Historical Colonization Was by Countries with Smaller GDP

Rocketpunk Manifesto has an interesting article that references my article “Historical Colonization versus Historical Navies and Future Spaceships”

In 1600 the economies were estimated at :

China and India and other nations had larger GDP but it was Spain, Portugal, France, Netherlands and Britain that were the players in colonizing the Americas.


Region / Country GDP (PPP)
mill. of International dollars GDP Share percentage (%)
World 329,417 100
Ming China 96,000 29.2
Mughal India 74,250 22.6
Far East (excluding China, India,
Japan, Russia) 24,088 7.3
Africa 22,000 6.7
Spanish Empire 20,789 6.3
France 15,559 4.7
Italian States 14,410 4.4
Ottoman Empire 12,637 3.8
Germany 12,432 3.8
Russia and Central Asia 11,447 3.5
Japan 9,620 2.9
Eastern Europe (excluding Russia) 8,743 2.7
Spain 7,416 2.1
British Isles 6,007 1.8

It was not mainly about gold, it was about pepper. Europeans used a lot of it, and went to enormous efforts to get their hands on it.

Henry the Navigator’s establishment at Sagres was not a 15th century NASA, and the Portuguese caravel was not a nautical revolution (though it was developed amid an ongoing revolution in nautical technology). In fact the lateen-rigged caravel turned out to be a bit of a technological dead end that faded away in the 16th century.

Christopher Columbus was just trying to go one better on the Portuguese, armed with a gross underestimate for the size of the Earth and sublime ignorance that there was a continent in the way. Unlike the great treasure junks the caravels were small, perhaps 20 meters long and 50 tons capacity – about a third the length and a thirtieth the displacement of their Chinese contemporaries.

China had perhaps 50 times the resources of Portugal. Sending out a few hundred men aboard a squadron of caravels was as heavy a burden on Portugal as sending 30,000 men aboard a treasure fleet was for China.

Why did Portugal’s program of exploration succeed, while China’s was cancelled and forgotten? The reason can’t be things like decentralization versus centralization or government versus private initiative. Both were more or less the same on those counts, pushed by government factions and supported by the merchants, shipbuilders, and such who benefited.

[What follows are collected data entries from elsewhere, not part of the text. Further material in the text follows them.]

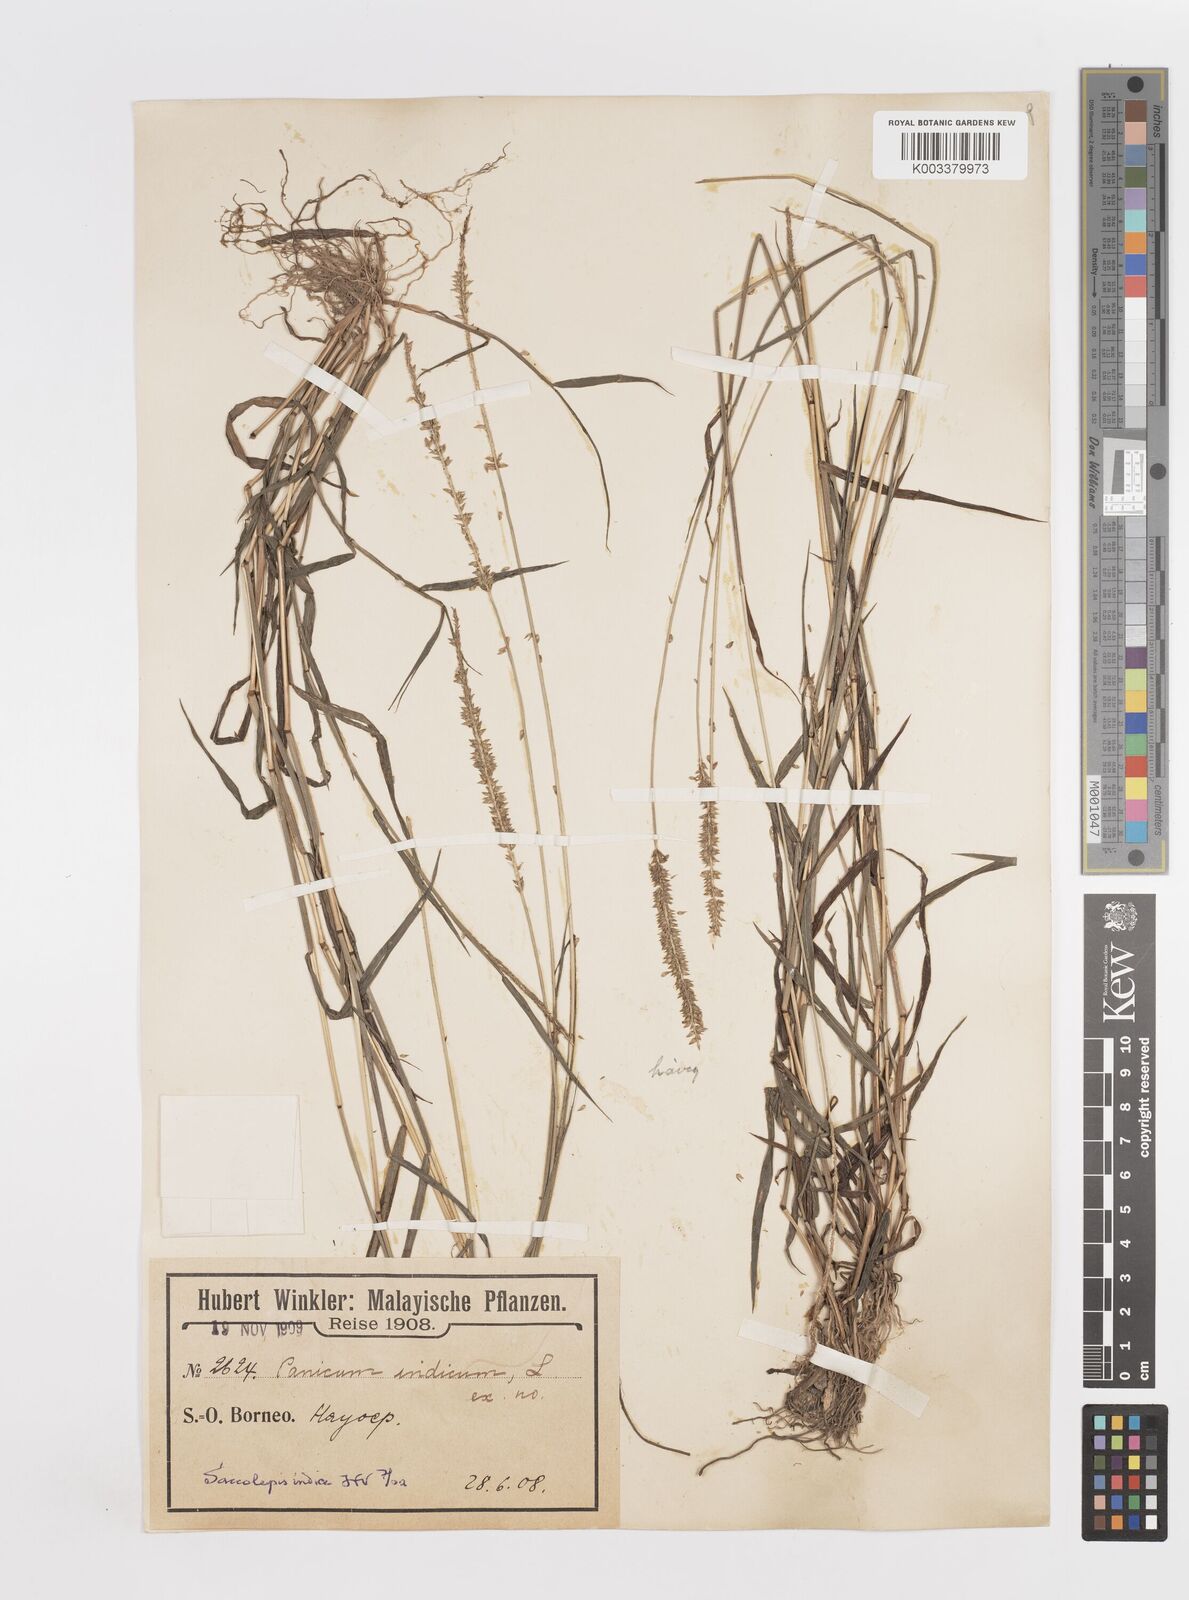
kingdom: Plantae
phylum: Tracheophyta
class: Liliopsida
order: Poales
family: Poaceae
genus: Sacciolepis
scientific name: Sacciolepis indica
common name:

There are no doubt a host of other factors. The Chinese court eunuchs had domestic rivals who wanted to cut them down to size, while Henry the Navigator was a royal younger son who seemed out to make none of the trouble that royal younger sons can make.

But I believe the more important reason is that the Chinese treasure fleets had absolutely nothing to do with broader Chinese concerns of the time. The Indian Ocean produced nothing that the Chinese wanted the way Europeans wanted pepper, and it was irrelevant to the empire’s security concerns. (Whereas central Asia was all too relevant.) Seafaring itself was incidental to most of China’s population.

It was much different with Portugal, a small country with a substantial fishing population that would readily go to sea for anything more profitable. More important, Portugal shared the reconquista heritage and crusading enthusiasm of neighboring Castile, and shared with much of Western Europe a late medieval fascination with knighthood and quests that gave us Sir Thomas Malory’s Le Mort d’Arthur.

What is needed ?

* you need enough economy to afford the effort of colonization
* you need to have good enough ships and technology to do it
* you need to have the will (right attitude) in the people involved in the projects to do it
* you need a good enough business plan to get worthwhile products (spice or silver or furs) or modern services (satellite television, communications)

Just because you can do it, does not mean that you will do it.
China could have colonized America easily but did not.

So you have to have the initial conditions of basic affordability and sufficient technology and some kind of workable and sustainable plan. Then you need the people and groups who are willing to put it all together and actually do it.